5.2 Ion concentration for bio-methane yield enhancement
Organic biological degradation to methane is a microbial cooperation process. Fermentative bacteria initially hydrolyze complex organic compounds to acetate, longer chained fatty acids, carbon dioxide, hydrogen, NH4+, and HS−. Syntrophic hydrogen-producing (proton-reducing) acetogenic bacteria reduce intermediary metabolites to acetate, carbon dioxide, and hydrogen. Hydrogen-utilizing acetogenic bacteria demethoxylate low molecular weight ligneous compounds and ferment some hydroxylated aromatic compounds. Carbon dioxide reduction methanogenic bacteria are dependent on hydrogen, produced by other bacteria, to reduce carbon dioxide or bicarbonate to methane. And acetate fermentation methanogen yields methane via acetate bio-degradation.

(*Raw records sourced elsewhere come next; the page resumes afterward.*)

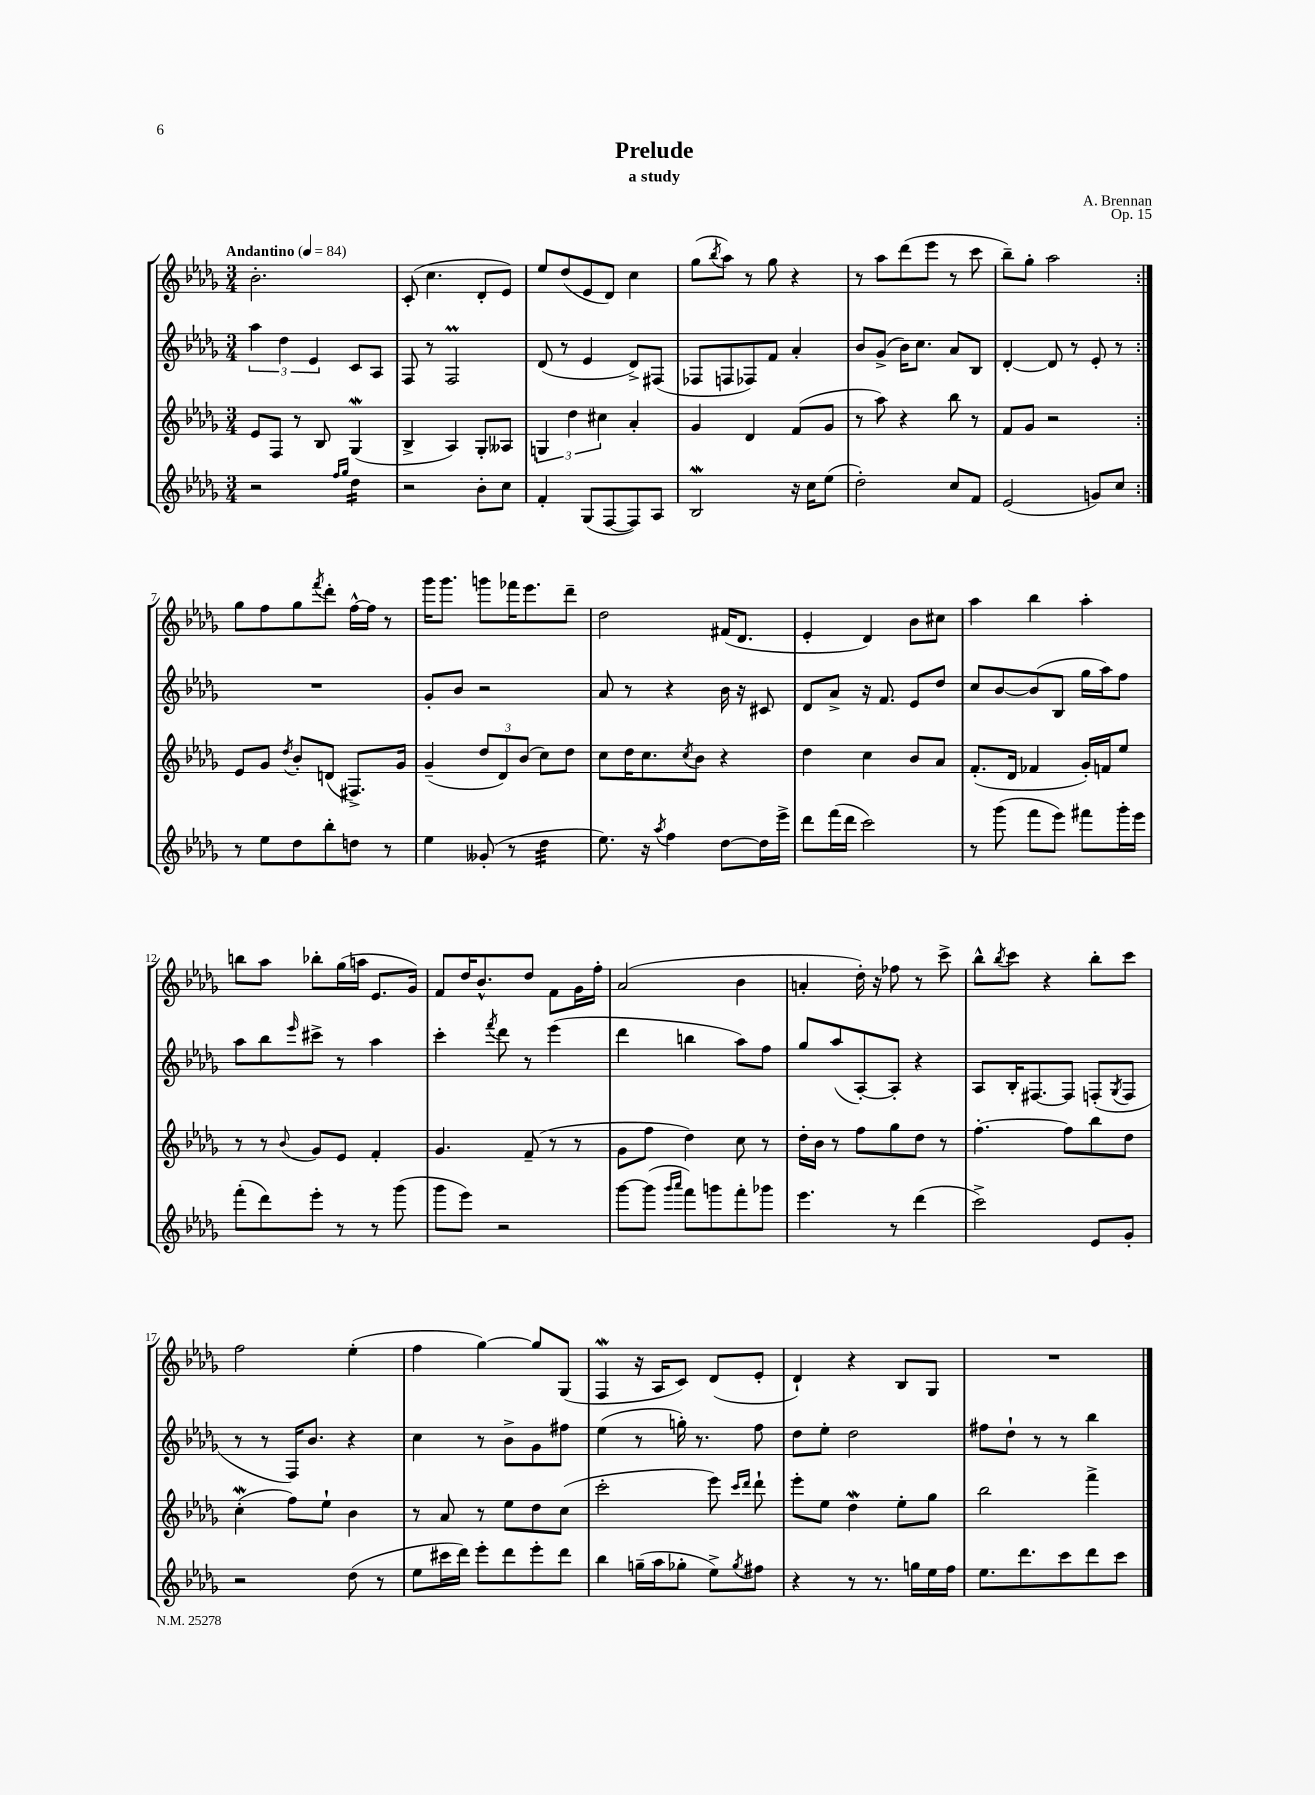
\header { title = "Prelude" composer = "A. Brennan" subtitle = "a study" opus = "Op. 15" }
<<
\new StaffGroup <<
\new Staff = "s0" {
    \clef treble \key des \major \numericTimeSignature \time 3/4 \tempo "Andantino" 4 = 84
    \repeat volta 2 { bes'2.-. |
    c'8-.( c''4. des'8-. ees'8) |
    ees''8 des''8( ees'8 des'8) c''4 |
    ges''8( \acciaccatura { bes''8 } aes''8) r8 ges''8 r4 |
    r8 aes''8 des'''8( ees'''8 r8 c'''8 |
    bes''8--) ges''8-. aes''2 | }
    ges''8 f''8 ges''8 \acciaccatura { f'''8 } des'''8-. f''16~-^ f''16 r8 |
    ges'''16 ges'''8. g'''8 fes'''16 ees'''8. des'''8-- |
    des''2 fis'16( des'8. |
    ees'4-. des'4) bes'8 cis''8 |
    aes''4 bes''4 aes''4-. |
    b''8 aes''8 bes''8-. ges''16( a''16 ees'8. ges'16) |
    f'8 des''16 bes'8.-^ des''8 f'8 ges'16 f''16-. |
    aes'2( bes'4 |
    a'4-. des''16-.) r16 fes''8 r8 c'''8-> |
    bes''8-^ \acciaccatura { bes''8 } c'''8 r4 bes''8-. c'''8 |
    f''2 ees''4-.( |
    f''4 ges''4~) ges''8 ges8( |
    f4\mordent r16 aes16 c'8) des'8( ees'8-. |
    des'4-!) r4 bes8 ges8 |
    R2. \bar "|." |
}
\new Staff = "s1" {
    \clef treble \key des \major \numericTimeSignature \time 3/4
    \repeat volta 2 { \tuplet 3/2 { aes''4 des''4 ees'4 } c'8 aes8 |
    f8 r8 f2\prall |
    des'8( r8 ees'4 des'8->) fis8( |
    fes8 f8 fes8) f'8 aes'4-. |
    bes'8 ges'8->( bes'16) c''8. aes'8 bes8 |
    des'4~-. des'8 r8 ees'8-. r8 | }
    R2. |
    ges'8-. bes'8 r2 |
    aes'8 r8 r4 bes'16 r16 cis'8 |
    des'8 aes'8-> r16 f'8. ees'8 des''8 |
    c''8 bes'8~ bes'8( bes8 ges''16 aes''16) f''8 |
    aes''8 bes''8 \grace { ees'''16 } cis'''8-> r8 aes''4 |
    c'''4-. \acciaccatura { f'''8 } des'''8 r8 ees'''4( |
    des'''4 b''4 aes''8) f''8 |
    ges''8 aes''8( aes8~-.) aes8-. r4 |
    aes8 bes16-. fis8.~ fis8 f8-.( \acciaccatura { ges8 } f8 |
    r8 r8 f16) bes'8. r4 |
    c''4 r8 bes'8-> ges'8 fis''8 |
    ees''4( r8 g''16-.) r8. f''8 |
    des''8 ees''8-. des''2 |
    fis''8 des''8-! r8 r8 bes''4 \bar "|." |
}
\new Staff = "s2" {
    \clef treble \key des \major \numericTimeSignature \time 3/4
    \repeat volta 2 { ees'8 f8 r8 bes8 ges4\mordent( |
    bes4-> aes4) ges8-. aeses8 |
    \tuplet 3/2 { g4 des''4 cis''4 } aes'4-. |
    ges'4 des'4 f'8( ges'8 |
    r8 aes''8) r4 bes''8 r8 |
    f'8 ges'8 r2 | }
    ees'8 ges'8 \acciaccatura { des''8 } bes'8-. d'8( fis8.->) ges'16 |
    ges'4--( \tuplet 3/2 { des''8 des'8) bes'8( } c''8) des''8 |
    c''8 des''16 c''8. \acciaccatura { c''8 } bes'8 r4 |
    des''4 c''4 bes'8 aes'8 |
    f'8.-.( des'16 fes'4 ges'16-.) f'16 ees''8 |
    r8 r8 \appoggiatura { bes'8 } ges'8 ees'8 f'4-. |
    ges'4. f'8--( r8 r8 |
    ges'8 f''8 des''4) c''8 r8 |
    des''16-. bes'16 r8 f''8 ges''8 des''8 r8 |
    f''4.~-. f''8 bes''8 des''8 |
    c''4-.\mordent( f''8) ees''8-! bes'4 |
    r8 aes'8 r8 ees''8 des''8 c''8( |
    c'''2-. ees'''8) \grace { c'''16 des'''16 } des'''8-! |
    ees'''8-. ees''8 des''4\mordent ees''8-. ges''8 |
    bes''2 f'''4-> \bar "|." |
}
\new Staff = "s3" {
    \clef treble \key des \major \numericTimeSignature \time 3/4
    \repeat volta 2 { r2 \grace { f''16 ges''16 } des''4:16 |
    r2 bes'8-. c''8 |
    f'4-. ges8( f8~ f8) aes8 |
    bes2\mordent r16 c''16 ees''8( |
    des''2-.) c''8 f'8 |
    ees'2( g'8) c''8 | }
    r8 ees''8 des''8 bes''8-. d''8 r8 |
    ees''4 geses'8-.( r8 des''4:32 |
    ees''8.) r16 \acciaccatura { aes''8 } f''4 des''8~ des''16 ees'''16-> |
    des'''8 f'''16( des'''16 c'''2) |
    r8 ges'''8( f'''8 ees'''8) fis'''8 ges'''16-. ees'''16 |
    f'''8-.( des'''8) ees'''8-. r8 r8 ges'''8( |
    ges'''8 ees'''8) r2 |
    ges'''8~ ges'''8( \grace { ges'''16 aes'''16 } f'''8) g'''8 f'''8-. ges'''8 |
    ees'''4. r8 des'''4( |
    c'''2->) ees'8 ges'8-. |
    r2 des''8( r8 |
    ees''8 cis'''16 des'''16) ees'''8-. des'''8 ees'''8-. des'''8 |
    bes''4 g''16--( aes''16 ges''8-. ees''8->) \acciaccatura { ges''8 } fis''8 |
    r4 r8 r8. g''16 ees''16 f''16 |
    ees''8. des'''8. c'''8 des'''8 c'''8 \bar "|." |
}
>>
>>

Different nutrients are required for different microbial activity in the community. Results from the cation orthogonal experiments revealed that cation concentrations critically influence the metabolism process of the microbial. Except for the examination of sodium, potassium, magnesium, calcium which analyzed in the cations orthogonal analysis, the nitrogen, yeast extract, salinity and pH could have the potential to influence the biomethane synthesis. More researches to identify the effects of ions upon the coal seam biotic community are needed to reveal the microbial activity in gas-coal beds.
6. Competing interests
The authors declare that they have no competing financial interests.
7. Acknowledgments
The authors’ acknowledge the contributions of the following companies for allowing access to coal samples and other information used in this paper: Laohutai Mining. We thank, Ke Li, Yumei Jia’s assistance in this work.
This work was supported by the State Key Laboratory of Coal Resources and Safe Mining Subject (grant number SKLCRSM17KFA08 and SKLCRSM19X012), the Fundamental Research Funds for Central Universities (grant number 2014QNB41).